Fall-Traps: Preventable Mishaps

Words: Team THINKWELLNESS360

Falls are a serious issue for elderly patients. Almost 40 per cent of elders aged 60 and older — even those who are generally healthy — fall at least once a year. Five per cent of them who fall need hospitalisation. Also, 75 per cent of deaths are a result of falls in people aged 65 and over.

What to do? No need to worry. A handful of simple things would be more than useful.

Falls in the elderly happen most often due to balance disorders, cognitive impairment, visual deficits and medications, to name just a few. It is also suggested that almost 75 per cent of patients who have health disorders fall vis-a-vis 27 per cent of elderly individuals who have no noticeable problem.

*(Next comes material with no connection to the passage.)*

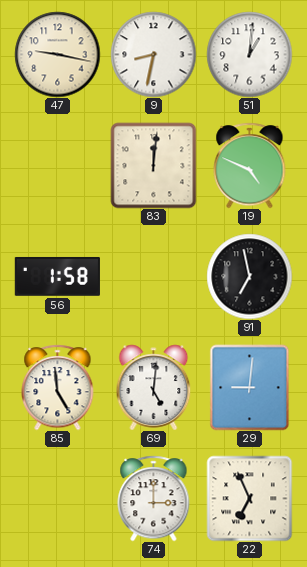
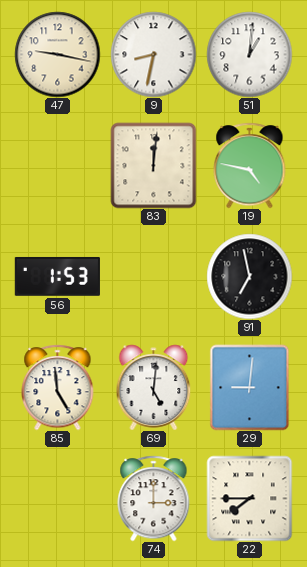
19: 4:49 -> 4:47
56: 1:58 -> 1:53
22: 6:56 -> 7:45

A common and serious problem for older persons, falling results in injuries such as broken bones and cuts, which may often need hospital care and/or nursing home admission. The incidence of falling and the severity of fall-related complications rise steadily after about age 60.

All elderly persons would do well to inform their doctor even of a minor fall. Because, falling can be prevented by relatively simple interventions, most notably —

  • By adjusting the dose of your medication/s
  • New eyeglasses.

Besides, your doctor can also determine your risk of falling and help you avoid falling in the future.

You should also bear in mind that the following pointers may be useful to your doctor, when you report a fall:

  • The circumstance that led to the fall
  • Any trouble you may have while walking, or if you ever feel ‘off-balance’
  • Have any weakness. or other problems with your legs.
  • If you use any walking aids, such as a cane, or walker
  • Any vision problems, and any other medical problems, you may have
  • All medications you are taking, including over-the-counter [OTC] medications, or herbal remedies.

When you report to your doctor the above possibilities, a simple evaluation is performed, following which a review is made. Here goes —

  • History of falling and all medications you take
  • Your gait and balance
  • Your vision
  • Function and strength of your legs
  • Your cardiovascular status, including heart rate, rhythm, and blood pressure
  • Your use of walking aids, such as canes and walkers.

Your doctor may offer the following recommendations after evaluation:

  • Modifying. or adjusting the dose of your medication/s
  • Exercise programme with balance training
  • Gait training and guidance in the proper use of walking aids
  • Correcting any risks in your home that could contribute to falling — e.g., loose carpets, or poor lighting
  • Treatment of any cardiovascular disorder, such as heart rhythm abnormalities, and low blood pressure.